Liu Yi

Lecture

Liu Yi

Published：2023-11-09

Report Title: Large Model Security Based on Prompt Word Engineering

Report time: November 9, 2023 15:00

Report location: Science Building b1002

Host: Zhao Yongxin

Report Summary:

With the widespread application of large models in various fields such as healthcare, finance, entertainment, and education, the security challenges they bring are gradually emerging. Although large models have brought us a lot of convenience, at the same time, their related security risks have also begun to receive attention from the industry and academia. In this report, we will delve into a new and dangerous attack method that appears in large language models - prompt word injection attack. This attack uses specific cue words to induce the model to produce unexpected outputs.
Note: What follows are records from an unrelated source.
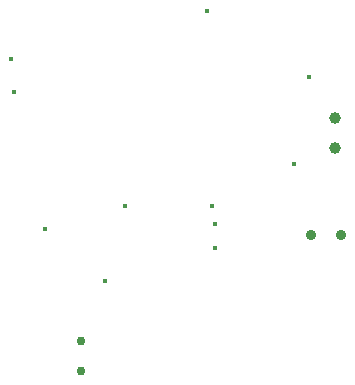
<source format=gbr>
%TF.GenerationSoftware,KiCad,Pcbnew,7.0.9*%
%TF.CreationDate,2024-04-20T19:42:20-07:00*%
%TF.ProjectId,mini_lipo_v1,6d696e69-5f6c-4697-906f-5f76312e6b69,rev?*%
%TF.SameCoordinates,Original*%
%TF.FileFunction,Plated,1,2,PTH,Drill*%
%TF.FilePolarity,Positive*%
%FSLAX46Y46*%
G04 Gerber Fmt 4.6, Leading zero omitted, Abs format (unit mm)*
G04 Created by KiCad (PCBNEW 7.0.9) date 2024-04-20 19:42:20*
%MOMM*%
%LPD*%
G01*
G04 APERTURE LIST*
%TA.AperFunction,ViaDrill*%
%ADD10C,0.400000*%
%TD*%
%TA.AperFunction,ComponentDrill*%
%ADD11C,0.762000*%
%TD*%
%TA.AperFunction,ComponentDrill*%
%ADD12C,0.900000*%
%TD*%
%TA.AperFunction,ComponentDrill*%
%ADD13C,1.000000*%
%TD*%
G04 APERTURE END LIST*
D10*
X88392000Y-40386000D03*
X88646000Y-43180000D03*
X91313000Y-54737000D03*
X96393000Y-59182000D03*
X98044000Y-52832000D03*
X105029000Y-36322000D03*
X105410000Y-52832000D03*
X105664000Y-54356000D03*
X105664000Y-56388000D03*
X112395000Y-49276000D03*
X113665000Y-41910000D03*
D11*
%TO.C,C2*%
X94361000Y-64262000D03*
X94361000Y-66802000D03*
D12*
%TO.C,D1*%
X113802500Y-55283000D03*
X116342500Y-55283000D03*
D13*
%TO.C,J1*%
X115824000Y-45344000D03*
X115824000Y-47884000D03*
M02*

</source>
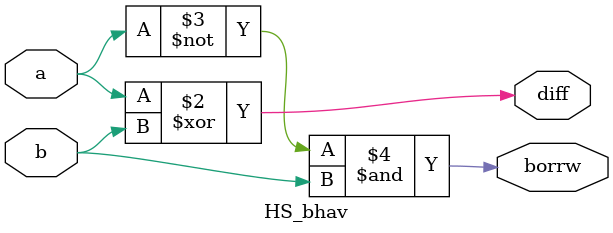
<source format=v>
`timescale 1ns / 1ps


module HS_bhav(a,b,diff,borrw);
input a,b;
output diff,borrw;
reg diff,borrw;

always@(a or b)
begin
diff = a^b;
borrw = (~a) & b;
end

endmodule

</source>
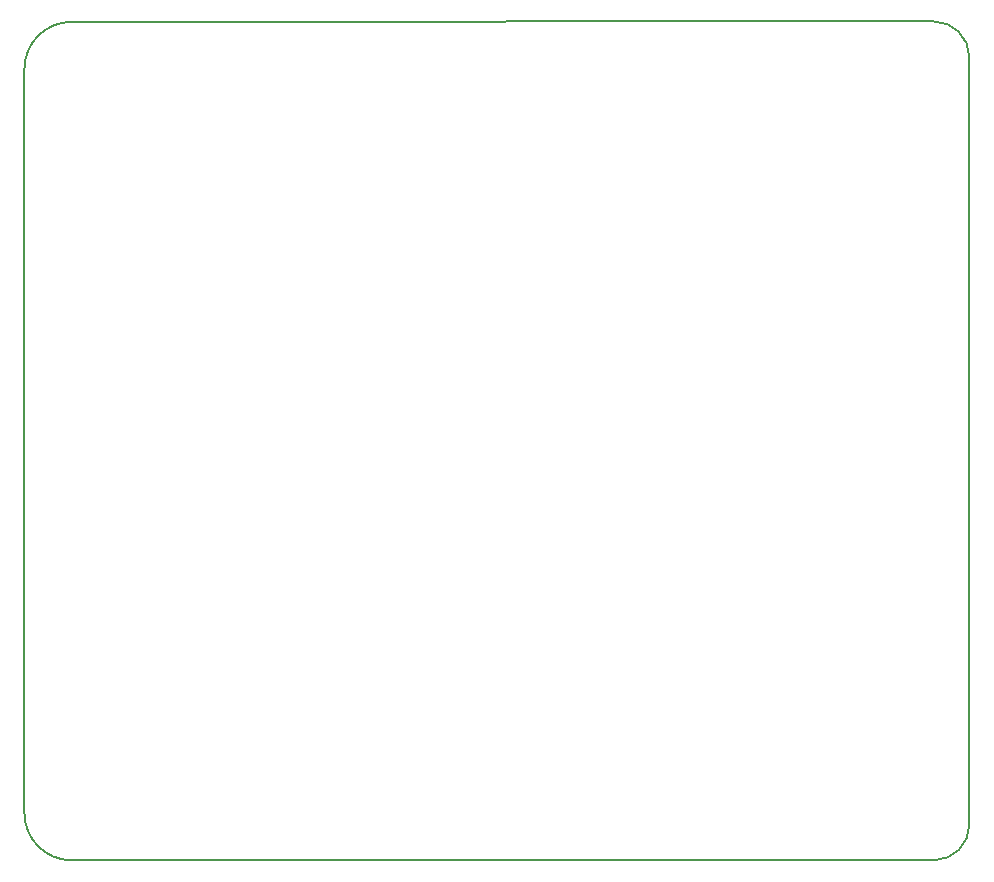
<source format=gko>
G04*
G04 #@! TF.GenerationSoftware,Altium Limited,Altium Designer,20.2.6 (244)*
G04*
G04 Layer_Color=16711935*
%FSLAX25Y25*%
%MOIN*%
G70*
G04*
G04 #@! TF.SameCoordinates,E97EBE13-EBD0-4CAC-9F2B-1EA0C24CC531*
G04*
G04*
G04 #@! TF.FilePolarity,Positive*
G04*
G01*
G75*
%ADD16C,0.00500*%
D16*
X62992Y346457D02*
G03*
X78740Y330709I15748J0D01*
G01*
X366142Y330709D02*
G03*
X377953Y342520I0J11811D01*
G01*
X377953Y598427D02*
G03*
X366054Y610319I-11891J0D01*
G01*
X78655Y610155D02*
G03*
X62992Y594484I9J-15672D01*
G01*
X78740Y330709D02*
X366142Y330709D01*
X377953Y598427D02*
X377953Y342520D01*
X78655Y610155D02*
X366054Y610319D01*
X62992Y346457D02*
X62992Y594484D01*
M02*

</source>
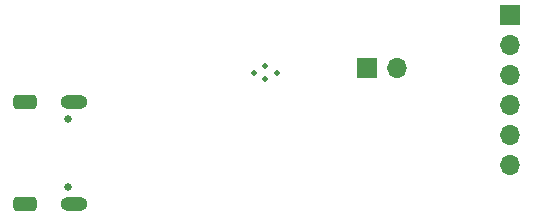
<source format=gbr>
%TF.GenerationSoftware,KiCad,Pcbnew,7.0.10*%
%TF.CreationDate,2024-04-19T21:49:06+08:00*%
%TF.ProjectId,MyProject1_4,4d795072-6f6a-4656-9374-315f342e6b69,rev?*%
%TF.SameCoordinates,Original*%
%TF.FileFunction,Soldermask,Bot*%
%TF.FilePolarity,Negative*%
%FSLAX46Y46*%
G04 Gerber Fmt 4.6, Leading zero omitted, Abs format (unit mm)*
G04 Created by KiCad (PCBNEW 7.0.10) date 2024-04-19 21:49:06*
%MOMM*%
%LPD*%
G01*
G04 APERTURE LIST*
G04 Aperture macros list*
%AMRoundRect*
0 Rectangle with rounded corners*
0 $1 Rounding radius*
0 $2 $3 $4 $5 $6 $7 $8 $9 X,Y pos of 4 corners*
0 Add a 4 corners polygon primitive as box body*
4,1,4,$2,$3,$4,$5,$6,$7,$8,$9,$2,$3,0*
0 Add four circle primitives for the rounded corners*
1,1,$1+$1,$2,$3*
1,1,$1+$1,$4,$5*
1,1,$1+$1,$6,$7*
1,1,$1+$1,$8,$9*
0 Add four rect primitives between the rounded corners*
20,1,$1+$1,$2,$3,$4,$5,0*
20,1,$1+$1,$4,$5,$6,$7,0*
20,1,$1+$1,$6,$7,$8,$9,0*
20,1,$1+$1,$8,$9,$2,$3,0*%
G04 Aperture macros list end*
%ADD10C,0.650000*%
%ADD11O,2.300000X1.200000*%
%ADD12RoundRect,0.300000X-0.700000X0.300000X-0.700000X-0.300000X0.700000X-0.300000X0.700000X0.300000X0*%
%ADD13R,1.700000X1.700000*%
%ADD14O,1.700000X1.700000*%
%ADD15C,0.500000*%
G04 APERTURE END LIST*
D10*
%TO.C,J9*%
X77480000Y-73690000D03*
X77480000Y-79470000D03*
D11*
X77980000Y-72260000D03*
X77980000Y-80900000D03*
D12*
X73800000Y-72260000D03*
X73800000Y-80900000D03*
%TD*%
D13*
%TO.C,JP1*%
X102825000Y-69400000D03*
D14*
X105365000Y-69400000D03*
%TD*%
D13*
%TO.C,J10*%
X114935000Y-64897000D03*
D14*
X114935000Y-67437000D03*
X114935000Y-69977000D03*
X114935000Y-72517000D03*
X114935000Y-75057000D03*
X114935000Y-77597000D03*
%TD*%
D15*
%TO.C,U5*%
X94200000Y-69225000D03*
X95150000Y-69800000D03*
X93250000Y-69800000D03*
X94200000Y-70375000D03*
%TD*%
M02*

</source>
In addition, we also conducted a detailed study on the jailbreaking problem of large models, which is a technical challenge on how to evade the original alignment constraints of the model. The report will share the latest empirical research progress on large model jailbreak warning words and delve into how to use automated tools to accelerate and improve this attack method.

Reported by:

Liu Yi, a doctoral student at the School of Computer Science and Engineering, Nanyang University of Technology, studied under Professor Liu Yang, a renowned international expert in software engineering. The main research directions are large-scale model security, software testing, etc. His research mainly focuses on large-scale model security and software testing, and related work has been published in USENIX At top international conferences such as S&P, NDSS, ICSE, ASE, etc. In terms of large-scale model security, he completed empirical research on jailbreak warning words earlier and designed an automated method for generating jailbreak warning words; At the same time, in terms of prompt word injection, attacks on integrated large language models for commercial applications were implemented earlier, and automated prompt word injection attack tools were designed. In software testing, he led the design of a RESTful API independent testing tool, which won the Huawei Cloud Top 10 Excellent Technical Cooperation Project Award. It has also been applied to multiple product lines within Huawei and invited for commercial testing by Huawei Cloud.